__WORK TO BE COMPLETED__. Please set down, character for character, the stretch of the data below from the line containing "node_modules/@types/three/src/core/Object3D.d.ts:307" through the line containing "### Local Indian Competitors", with both of those lines included. Omit the pictures from your copy.

__TASK INPUTS__.
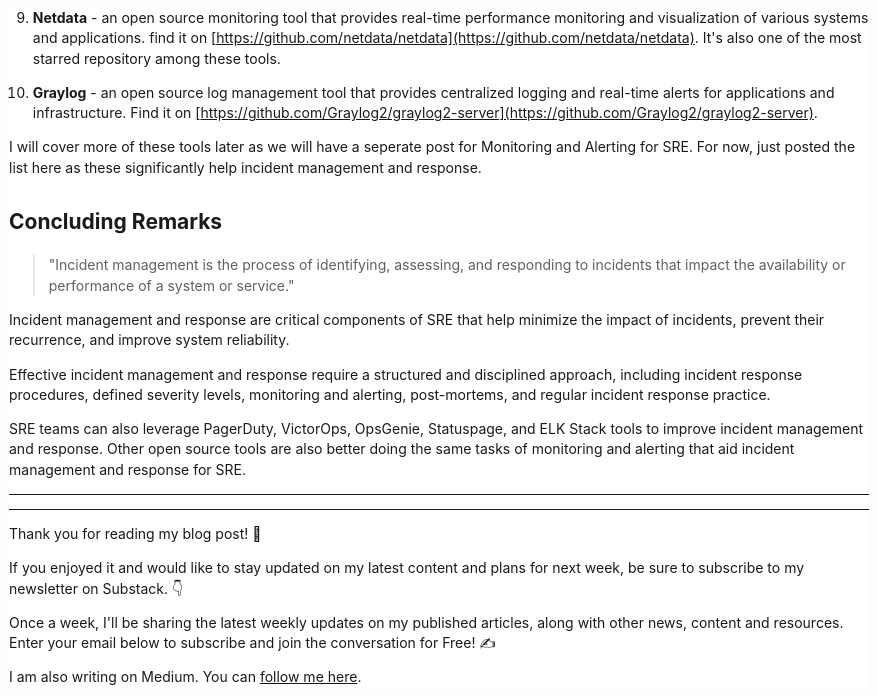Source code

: 9.  **Netdata** - an open source monitoring tool that provides real-time performance monitoring and visualization of various systems and applications. find it on [https://github.com/netdata/netdata](https://github.com/netdata/netdata). It's also one of the most starred repository among these tools.
    
10.  **Graylog** - an open source log management tool that provides centralized logging and real-time alerts for applications and infrastructure. Find it on [https://github.com/Graylog2/graylog2-server](https://github.com/Graylog2/graylog2-server).
    
I will cover more of these tools later as we will have a seperate post for Monitoring and Alerting for SRE. For now, just posted the list here as these significantly help incident management and response.

## Concluding Remarks
>  "Incident management is the process of identifying, assessing, and responding to incidents that impact the availability or performance of a system or service."

Incident management and response are critical components of SRE that help minimize the impact of incidents, prevent their recurrence, and improve system reliability. 

Effective incident management and response require a structured and disciplined approach, including incident response procedures, defined severity levels, monitoring and alerting, post-mortems, and regular incident response practice. 

SRE teams can also leverage PagerDuty, VictorOps, OpsGenie, Statuspage, and ELK Stack tools to improve incident management and response. Other open source tools are also better doing the same tasks of monitoring and alerting that aid incident management and response for SRE.


___

___

Thank you for reading my blog post! 🙏

If you enjoyed it and would like to stay updated on my latest content and plans for next week, be sure to subscribe to my newsletter on Substack. 👇

Once a week, I'll be sharing the latest weekly updates on my published articles, along with other news, content and resources. Enter your email below to subscribe and join the conversation for Free! ✍️

<iframe src="https://shantoroy.substack.com/embed" width="480" height="320" style="border:1px solid #EEE; background:white;" frameborder="0" scrolling="no"></iframe>

I am also writing on Medium. You can [follow me here](https://medium.com/@shantoroy).
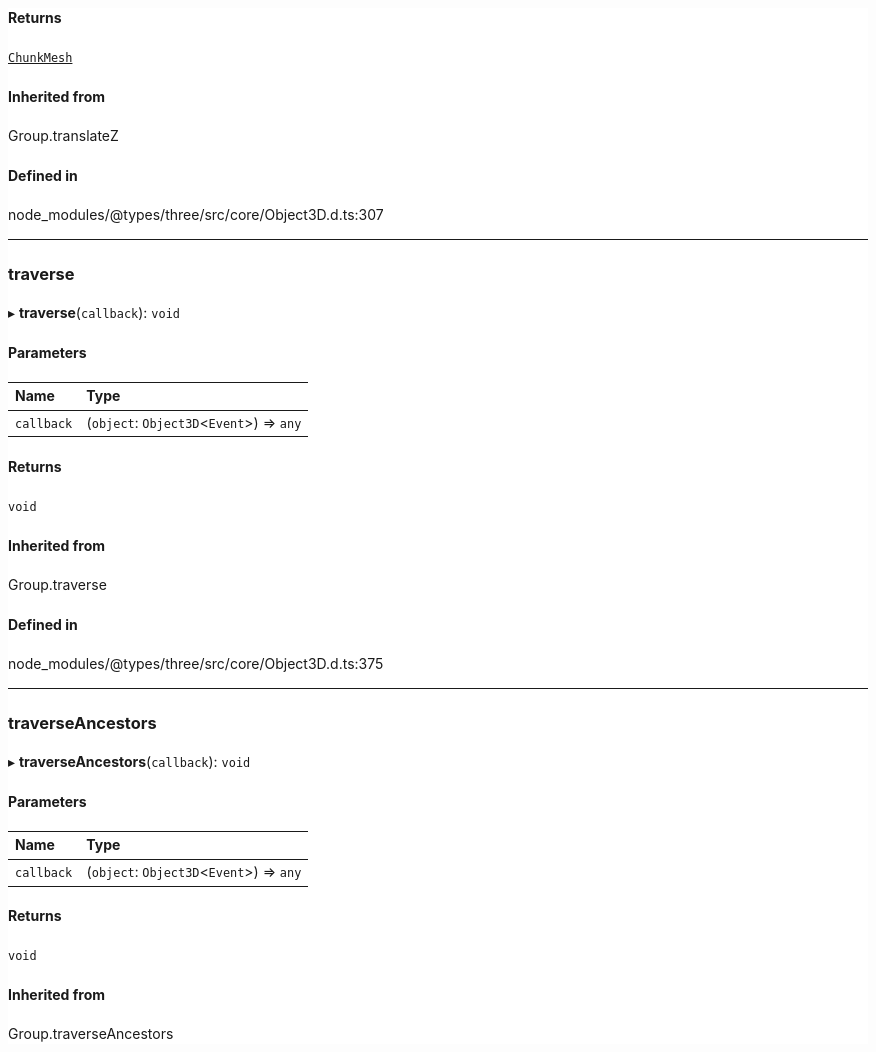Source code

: #### Returns

[`ChunkMesh`](ChunkMesh.md)

#### Inherited from

Group.translateZ

#### Defined in

node_modules/@types/three/src/core/Object3D.d.ts:307

___

### traverse

▸ **traverse**(`callback`): `void`

#### Parameters

| Name | Type |
| :------ | :------ |
| `callback` | (`object`: `Object3D`<`Event`\>) => `any` |

#### Returns

`void`

#### Inherited from

Group.traverse

#### Defined in

node_modules/@types/three/src/core/Object3D.d.ts:375

___

### traverseAncestors

▸ **traverseAncestors**(`callback`): `void`

#### Parameters

| Name | Type |
| :------ | :------ |
| `callback` | (`object`: `Object3D`<`Event`\>) => `any` |

#### Returns

`void`

#### Inherited from

Group.traverseAncestors
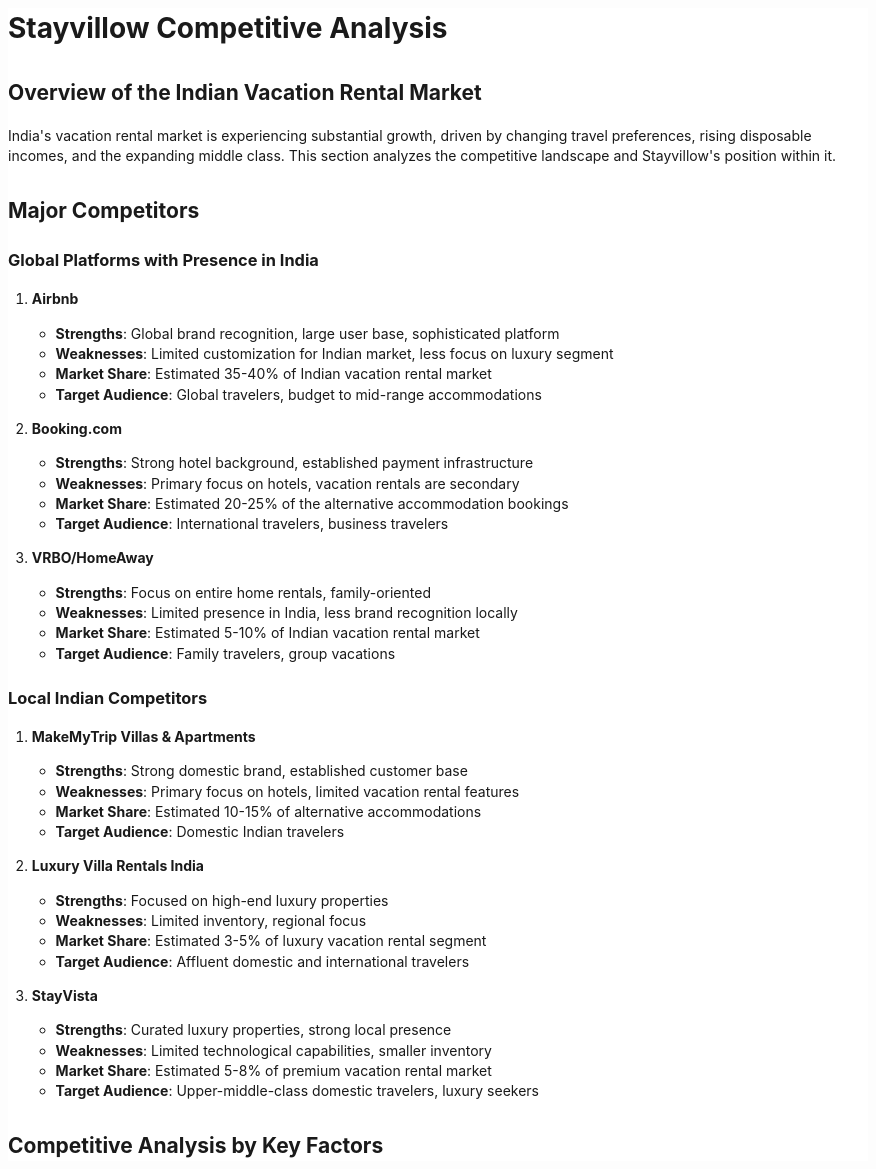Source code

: # Stayvillow Competitive Analysis

## Overview of the Indian Vacation Rental Market

India's vacation rental market is experiencing substantial growth, driven by changing travel preferences, rising disposable incomes, and the expanding middle class. This section analyzes the competitive landscape and Stayvillow's position within it.

## Major Competitors

### Global Platforms with Presence in India

1. **Airbnb**
   - **Strengths**: Global brand recognition, large user base, sophisticated platform
   - **Weaknesses**: Limited customization for Indian market, less focus on luxury segment
   - **Market Share**: Estimated 35-40% of Indian vacation rental market
   - **Target Audience**: Global travelers, budget to mid-range accommodations

2. **Booking.com**
   - **Strengths**: Strong hotel background, established payment infrastructure
   - **Weaknesses**: Primary focus on hotels, vacation rentals are secondary
   - **Market Share**: Estimated 20-25% of the alternative accommodation bookings
   - **Target Audience**: International travelers, business travelers

3. **VRBO/HomeAway**
   - **Strengths**: Focus on entire home rentals, family-oriented
   - **Weaknesses**: Limited presence in India, less brand recognition locally
   - **Market Share**: Estimated 5-10% of Indian vacation rental market
   - **Target Audience**: Family travelers, group vacations

### Local Indian Competitors

1. **MakeMyTrip Villas & Apartments**
   - **Strengths**: Strong domestic brand, established customer base
   - **Weaknesses**: Primary focus on hotels, limited vacation rental features
   - **Market Share**: Estimated 10-15% of alternative accommodations
   - **Target Audience**: Domestic Indian travelers

2. **Luxury Villa Rentals India**
   - **Strengths**: Focused on high-end luxury properties
   - **Weaknesses**: Limited inventory, regional focus
   - **Market Share**: Estimated 3-5% of luxury vacation rental segment
   - **Target Audience**: Affluent domestic and international travelers

3. **StayVista**
   - **Strengths**: Curated luxury properties, strong local presence
   - **Weaknesses**: Limited technological capabilities, smaller inventory
   - **Market Share**: Estimated 5-8% of premium vacation rental market
   - **Target Audience**: Upper-middle-class domestic travelers, luxury seekers

## Competitive Analysis by Key Factors

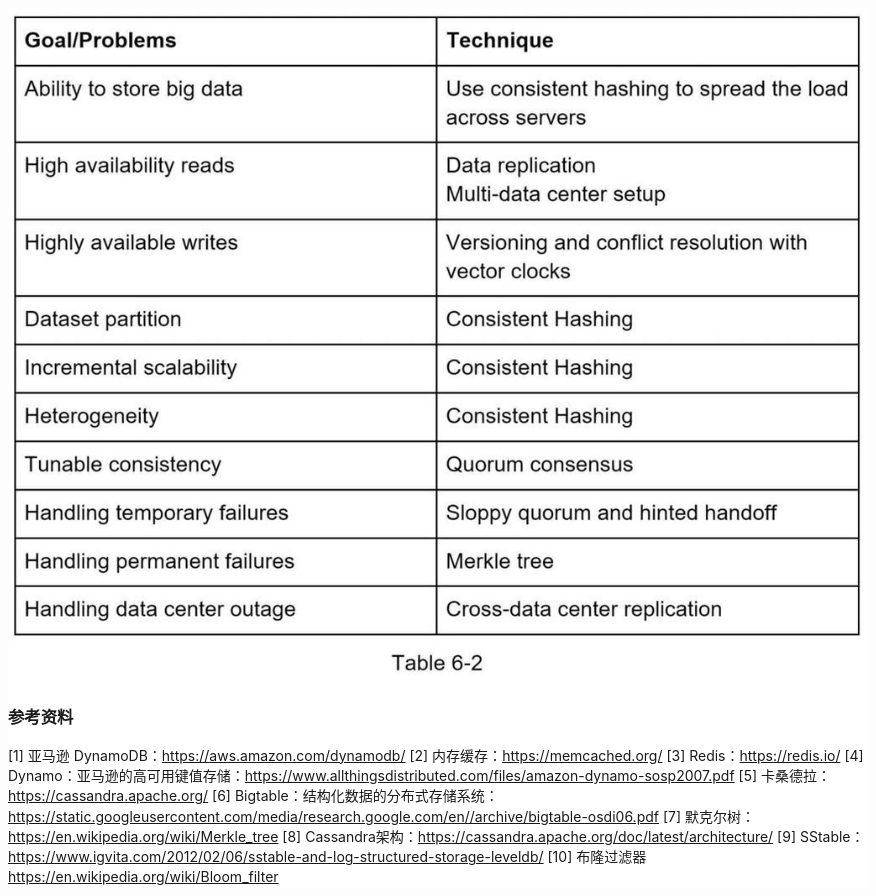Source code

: ![](./images/Chapter-6/06-t2.png)

### 参考资料
[1] 亚马逊 DynamoDB：https://aws.amazon.com/dynamodb/
[2] 内存缓存：https://memcached.org/
[3] Redis：https://redis.io/
[4] Dynamo：亚马逊的高可用键值存储：https://www.allthingsdistributed.com/files/amazon-dynamo-sosp2007.pdf
[5] 卡桑德拉：https://cassandra.apache.org/
[6] Bigtable：结构化数据的分布式存储系统：https://static.googleusercontent.com/media/research.google.com/en//archive/bigtable-osdi06.pdf
[7] 默克尔树：https://en.wikipedia.org/wiki/Merkle_tree
[8] Cassandra架构：https://cassandra.apache.org/doc/latest/architecture/
[9] SStable：https://www.igvita.com/2012/02/06/sstable-and-log-structured-storage-leveldb/
[10] 布隆过滤器 https://en.wikipedia.org/wiki/Bloom_filter
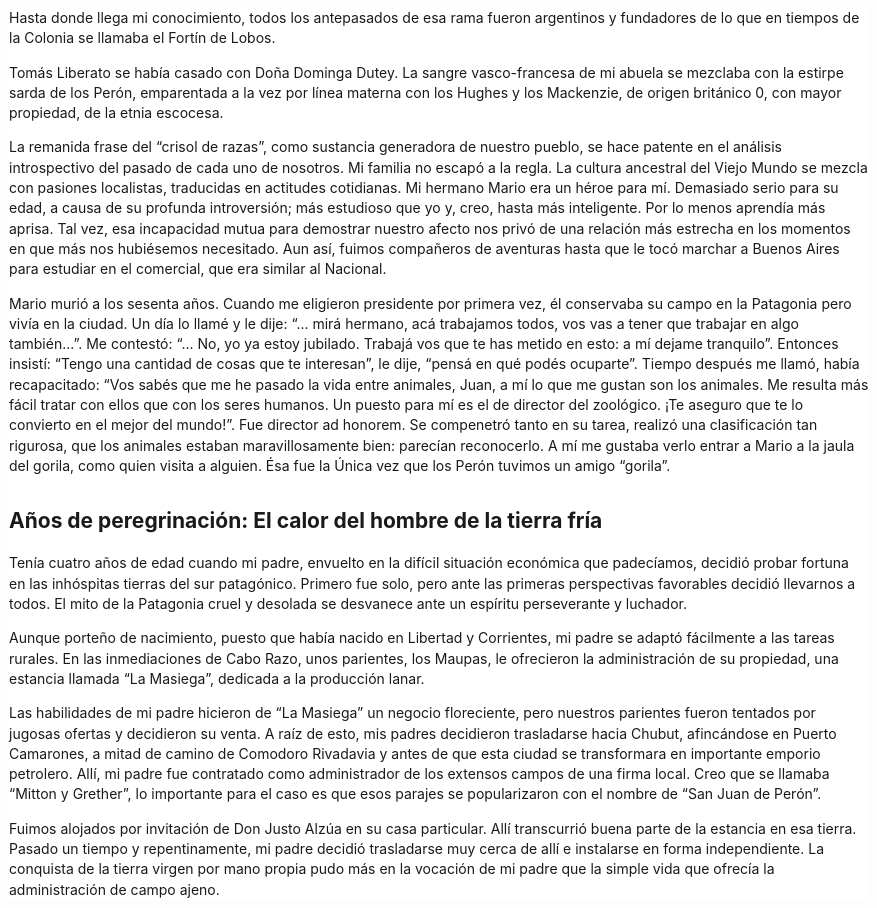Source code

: Hasta donde llega mi conocimiento, todos los antepasados de esa rama fueron argentinos y
fundadores de lo que en tiempos de la Colonia se llamaba el Fortín de Lobos.

Tomás Liberato se había casado con Doña Dominga Dutey. La sangre vasco-francesa de mi
abuela se mezclaba con la estirpe sarda de los Perón, emparentada a la vez por línea materna con
los Hughes y los Mackenzie, de origen británico 0, con mayor propiedad, de la etnia escocesa.

La remanida frase del “crisol de razas”, como sustancia generadora de nuestro pueblo, se hace
patente en el análisis introspectivo del pasado de cada uno de nosotros. Mi familia no escapó a la
regla. La cultura ancestral del Viejo Mundo se mezcla con pasiones localistas, traducidas en
actitudes cotidianas.
Mi hermano Mario era un héroe para mí. Demasiado serio para su edad, a causa de su profunda
introversión; más estudioso que yo y, creo, hasta más inteligente. Por lo menos aprendía más
aprisa. Tal vez, esa incapacidad mutua para demostrar nuestro afecto nos privó de una relación
más estrecha en los momentos en que más nos hubiésemos necesitado. Aun así, fuimos
compañeros de aventuras hasta que le tocó marchar a Buenos Aires para estudiar en el comercial,
que era similar al Nacional.

Mario murió a los sesenta años. Cuando me eligieron presidente por primera vez, él conservaba
su campo en la Patagonia pero vivía en la ciudad. Un día lo llamé y le dije: “... mirá hermano, acá
trabajamos todos, vos vas a tener que trabajar en algo también...”. Me contestó: “... No, yo ya
estoy jubilado. Trabajá vos que te has metido en esto: a mí dejame tranquilo”. Entonces insistí:
“Tengo una cantidad de cosas que te interesan”, le dije, “pensá en qué podés ocuparte”. Tiempo
después me llamó, había recapacitado: “Vos sabés que me he pasado la vida entre animales, Juan,
a mí lo que me gustan son los animales. Me resulta más fácil tratar con ellos que con los seres
humanos. Un puesto para mí es el de director del zoológico. ¡Te aseguro que te lo convierto en el
mejor del mundo!”. Fue director ad honorem. Se compenetró tanto en su tarea, realizó una
clasificación tan rigurosa, que los animales estaban maravillosamente bien: parecían reconocerlo.
A mí me gustaba verlo entrar a Mario a la jaula del gorila, como quien visita a alguien. Ésa fue la
Única vez que los Perón tuvimos un amigo “gorila”.

## Años de peregrinación: El calor del hombre de la tierra fría

Tenía cuatro años de edad cuando mi padre, envuelto en la difícil situación económica que
padecíamos, decidió probar fortuna en las inhóspitas tierras del sur patagónico. Primero fue solo,
pero ante las primeras perspectivas favorables decidió llevarnos a todos. El mito de la Patagonia
cruel y desolada se desvanece ante un espíritu perseverante y luchador.

Aunque porteño de nacimiento, puesto que había nacido en Libertad y Corrientes, mi padre se
adaptó fácilmente a las tareas rurales. En las inmediaciones de Cabo Razo, unos parientes, los
Maupas, le ofrecieron la administración de su propiedad, una estancia llamada “La Masiega”,
dedicada a la producción lanar.

Las habilidades de mi padre hicieron de “La Masiega” un negocio floreciente, pero nuestros
parientes fueron tentados por jugosas ofertas y decidieron su venta. A raíz de esto, mis padres
decidieron trasladarse hacia Chubut, afincándose en Puerto Camarones, a mitad de camino de
Comodoro Rivadavia y antes de que esta ciudad se transformara en importante emporio petrolero.
Allí, mi padre fue contratado como administrador de los extensos campos de una firma local. Creo
que se llamaba “Mitton y Grether”, lo importante para el caso es que esos parajes se popularizaron
con el nombre de “San Juan de Perón”.

Fuimos alojados por invitación de Don Justo Alzúa en su casa particular. Allí transcurrió buena
parte de la estancia en esa tierra. Pasado un tiempo y repentinamente, mi padre decidió trasladarse
muy cerca de allí e instalarse en forma independiente. La conquista de la tierra virgen por mano
propia pudo más en la vocación de mi padre que la simple vida que ofrecía la administración de
campo ajeno.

__ANSWER SECTION__.
node_modules/@types/three/src/core/Object3D.d.ts:307

___

### traverse

▸ **traverse**(`callback`): `void`

#### Parameters

| Name | Type |
| :------ | :------ |
| `callback` | (`object`: `Object3D`<`Event`\>) => `any` |

#### Returns

`void`

#### Inherited from

Group.traverse

#### Defined in

node_modules/@types/three/src/core/Object3D.d.ts:375

___

### traverseAncestors

▸ **traverseAncestors**(`callback`): `void`

#### Parameters

| Name | Type |
| :------ | :------ |
| `callback` | (`object`: `Object3D`<`Event`\>) => `any` |

#### Returns

`void`

#### Inherited from

Group.traverseAncestors
Source code

: # Stayvillow Competitive Analysis

## Overview of the Indian Vacation Rental Market

India's vacation rental market is experiencing substantial growth, driven by changing travel preferences, rising disposable incomes, and the expanding middle class. This section analyzes the competitive landscape and Stayvillow's position within it.

## Major Competitors

### Global Platforms with Presence in India

1. **Airbnb**
   - **Strengths**: Global brand recognition, large user base, sophisticated platform
   - **Weaknesses**: Limited customization for Indian market, less focus on luxury segment
   - **Market Share**: Estimated 35-40% of Indian vacation rental market
   - **Target Audience**: Global travelers, budget to mid-range accommodations

2. **Booking.com**
   - **Strengths**: Strong hotel background, established payment infrastructure
   - **Weaknesses**: Primary focus on hotels, vacation rentals are secondary
   - **Market Share**: Estimated 20-25% of the alternative accommodation bookings
   - **Target Audience**: International travelers, business travelers

3. **VRBO/HomeAway**
   - **Strengths**: Focus on entire home rentals, family-oriented
   - **Weaknesses**: Limited presence in India, less brand recognition locally
   - **Market Share**: Estimated 5-10% of Indian vacation rental market
   - **Target Audience**: Family travelers, group vacations

### Local Indian Competitors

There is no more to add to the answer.